Something that might have been unbelievable in 2005 happened yesterday. The second largest mortgage company in the U.S., Freddie Mac, reported a net third quarter loss of two billion dollars. Upon the news, the stock tanked 29% — its biggest one- day gain since the company went public 20 years ago!
Along with Fannie Mae, the two mortgage companies have about 40% of the U.S. home mortgage market. And collectively the two have lost forty-one billion dollars in market value so far in 2007. This loss pales in comparison to the $400-billion Deutsche Bank is estimating the fallout from the subprime mess will eventually cost.
Back in 2005, I was writing about how the real estate bust would be bigger than the boom. As a real estate man, I’ve never seen a prosperous boom that was followed by a hurtful bust. (I’d like to see where all those analysts are today who said the bust would not be that bad. They are either hiding under a pillow or broke.)
Early in 2007, I forecast that, for the first time since the Great Depression, the median price of a home in the U.S. would fall this year. Maybe the CEO of Wells Fargo reads my column — last week he came out and said the housing rut is the worst since the Great Depression.
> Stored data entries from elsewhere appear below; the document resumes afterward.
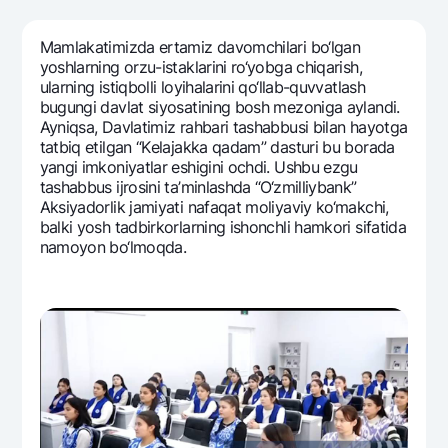
Sayohatchiga
National Green
Yevro
UzCard/HUMO
Eskrou hisobvarag‘i
Hamma uchun USD uchun
Mamlakatimizda ertamiz davomchilari bo‘lgan
Visa
yoshlarning orzu-istaklarini ro‘yobga chiqarish,
Talab qilib olinguncha USD
Tariflar
ularning istiqbolli loyihalarini qo‘llab-quvvatlash
Visa FIFA
Oltin omonat
bugungi davlat siyosatining bosh mеzoniga aylandi.
Mastercard
Ayniqsa, Davlatimiz rahbari tashabbusi bilan hayotga
Aksiyalar
NBU’dan oltin quymalar
tatbiq etilgan “Kеlajakka qadam” dasturi bu borada
Ish haqi
Kumush omonat
yangi imkoniyatlar eshigini ochdi. Ushbu ezgu
Milliy mobil ilovasi
Garmin pay
tashabbus ijrosini ta’minlashda “O‘zmilliybank”
Aksiyadorlik jamiyati nafaqat moliyaviy ko‘makchi,
Ko'p beriladigan savollar
balki yosh tadbirkorlarning ishonchli hamkori sifatida
namoyon bo‘lmoqda.
Sayt bo‘yicha qidiring
Qidirish
Foydali havolalar
Ko'p beriladigan savollar
Matbuot markazi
The CEO of Fannie Mae is more pessimistic, as he sees house prices falling four percent in 2008. (They should get together with one of the Toll brothers to talk about the good old times of selling consumers homes they really couldn’t afford.)
The bottom line is simple: I predict more than one major financial institution and builder will fail because of the severity of the housing market. Freddie Mac is already below its capital requirement and needs to raise money fast.
As for the stock market, it continues along its merry way oblivious to what is happening to homebuyers’ wealth. In 1927, the real estate market crashed and the stock market, even back then, carried along its merry way for two more years until it eventually crashed. History has a way of repeating itself.